Life is better with friends

Santa Barbara Harbor

“All right mates! Let’s go.” Rob, an Aussie, called out to us when we parked in front of an apartment complex in Santa Barbara.

We jumped into his car without unloading ours. Off we went to the harbor where he said his wife Debbie was waiting for us on their sailboat.

That’s the first time I met the couple who would become our close friends. It was “BK” before kids — and around 35 years ago. My husband and Rob met on the East Coast training with a large brokerage firm. They had hit it off and decided we all needed to get together once they returned to California.

On the boat, Rob shouted orders like “Skirt the jib!” “Ready about!” or “Trim the main.”

My husband and I were expected to jump in and help, but we didn’t now what to do. Debbie showed us “the ropes” and how to respond to each command.

Years before, I had taken sailing at the University of Washington in college with my brother. We were in a small sailboat and I remember getting hit in the head by the boom. My earrings popped out and a clump of hair ripped out of my head onto the boom as we “came about.” I had a small amount of experience — which was more than my husband had.

We soon learned that this was not a leisurely sail. We found ourself in a Santa Barbara Yacht Club race!

That weekend was the beginning of years of friendship. In the early years, we visited them and stayed in their apartment because they were too busy to visit us. Rob left the brokerage business and they opened a savory Aussie pie shop that sold hand-held pies about the size of hamburgers.

My favorite pies were scallop and cheese, spinach and feta — and best of all — Shepherd’s pie. The pie shop was the first of several entrepreneurial businesses.

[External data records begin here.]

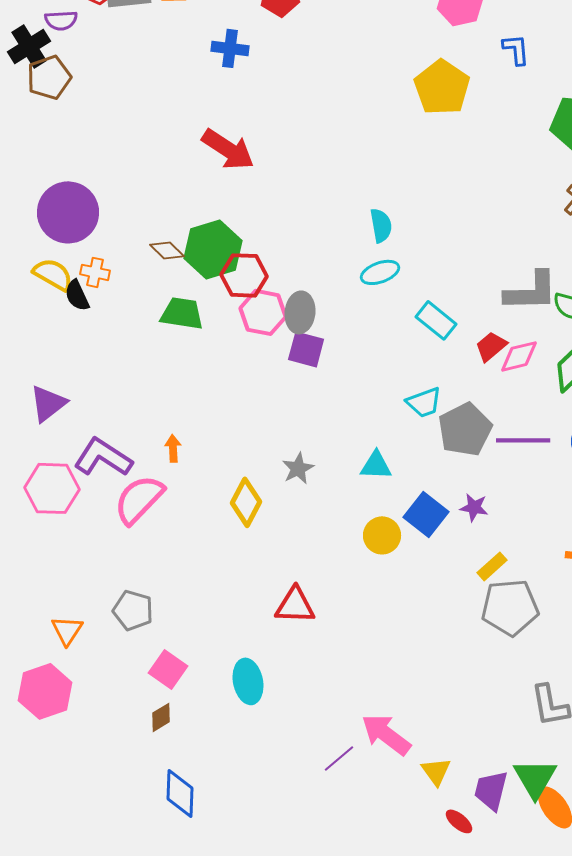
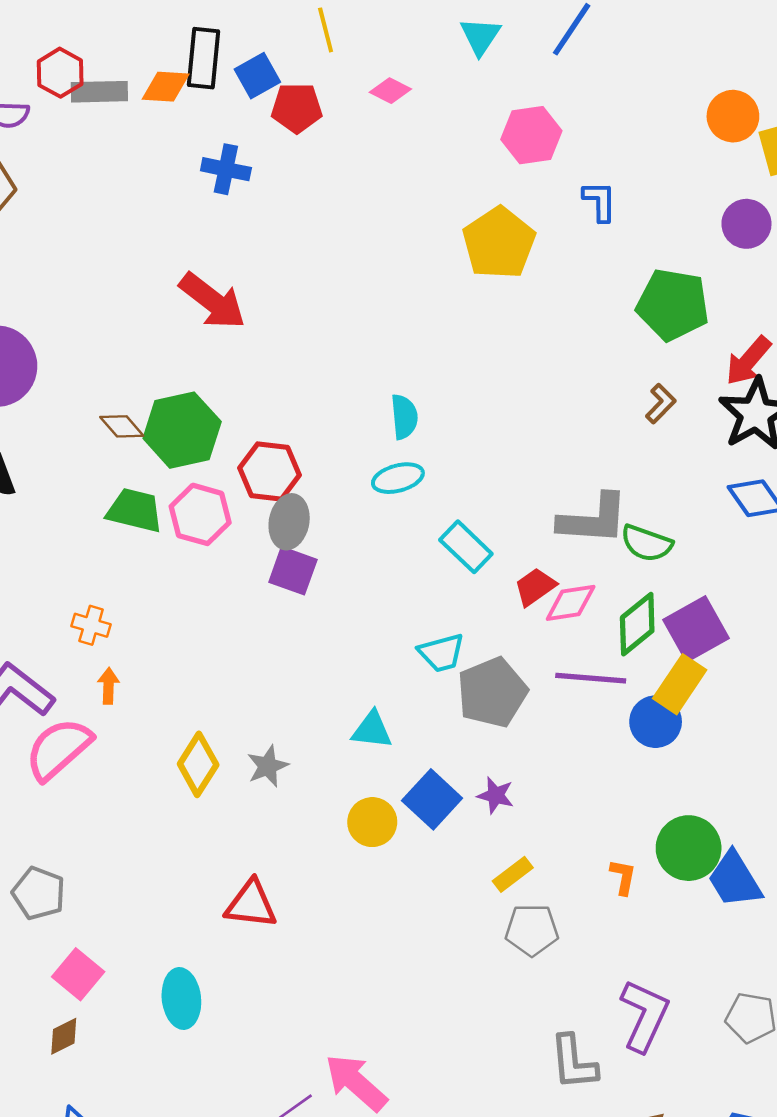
orange cross: (95, 272) -> (91, 625), moved
red hexagon: (244, 275) -> (269, 471), moved
pink hexagon: (263, 312) -> (200, 514), moved
purple line: (523, 440) -> (591, 678), moved
gray star: (298, 468) -> (268, 766), moved
gray pentagon: (510, 607) -> (532, 930), size x0.7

I remember one afternoon driving to a beach for a picnic. We got stuck in traffic that wasn’t moving. They pulled off the road and set up a picnic on a red and white checkered tablecloth with smoked oysters, tomatoes, cheese, crackers, and a bottle of “cab sav” in a field dotted with cows in the far off distance.

Time spent with Rob and Debbie is always an adventure. I can’t wait to see them in August on our vacation.

My husband and me on our friends’ sailboat decades after meeting them.

Rob at the tiller with Debbie.

Fred and Honey, our friends’ Galahs. Rob had to give up his Australian citizenship to bring them to the U.S.

How did you meet your close friends from decades ago? Do you stay in touch today?

Life’s too short

Sunset in Puerto Penasco
Sunset in Puerto Penasco.

This week I went out to lunch with two graphic designers I used to work with when I was in public relations and advertising. I’m talking about the years before I had kids. My oldest is 30!

Last month, I met graphic designer #1 for coffee. She moved out here about 15 years ago. She lived a few blocks from me in Palm Springs. When I was moving out here, a fellow swim friend reminded to contact her.

I’m so glad I did. At the time, COVID was raging and we didn’t get together. But she sent me an email with lists of restaurants and grocery stores nearby. She also told me to keep my cat inside! She recommended the YMCA that is five miles from our house as a place to swim. All her help made our move easier.

This time for lunch, graphic designer #1 asked if it was okay if she invited another graphic designer from my past life. When I had my own PR firm, I felt a lack of loyalty from graphic designer #2. It was a work related incident that is meaningless now.

Today, I have a totally different perspective. I can see where I was at fault, or maybe I was reading something into a situation that didn’t exist. She may not even realize that I was upset!

I felt work that I created was mine — but in fact it belonged to the company who hired me. I didn’t have ownership, just pride in my work.

Amazing what 30 years can do for clarity and common sense.

The three of us had a delicious and leisurely lunch, caught up on decades past and agreed to make this happen on regular basis. I was so excited to see and connect with both my old co-workers and friends. They’ll add a great dimension to my new Arizona life.

Here’s to ongoing friendships, a sense of community, and understanding that life is too short to hold onto hard feelings.

What examples do you have where time has changed your perspective over your feelings or relationships?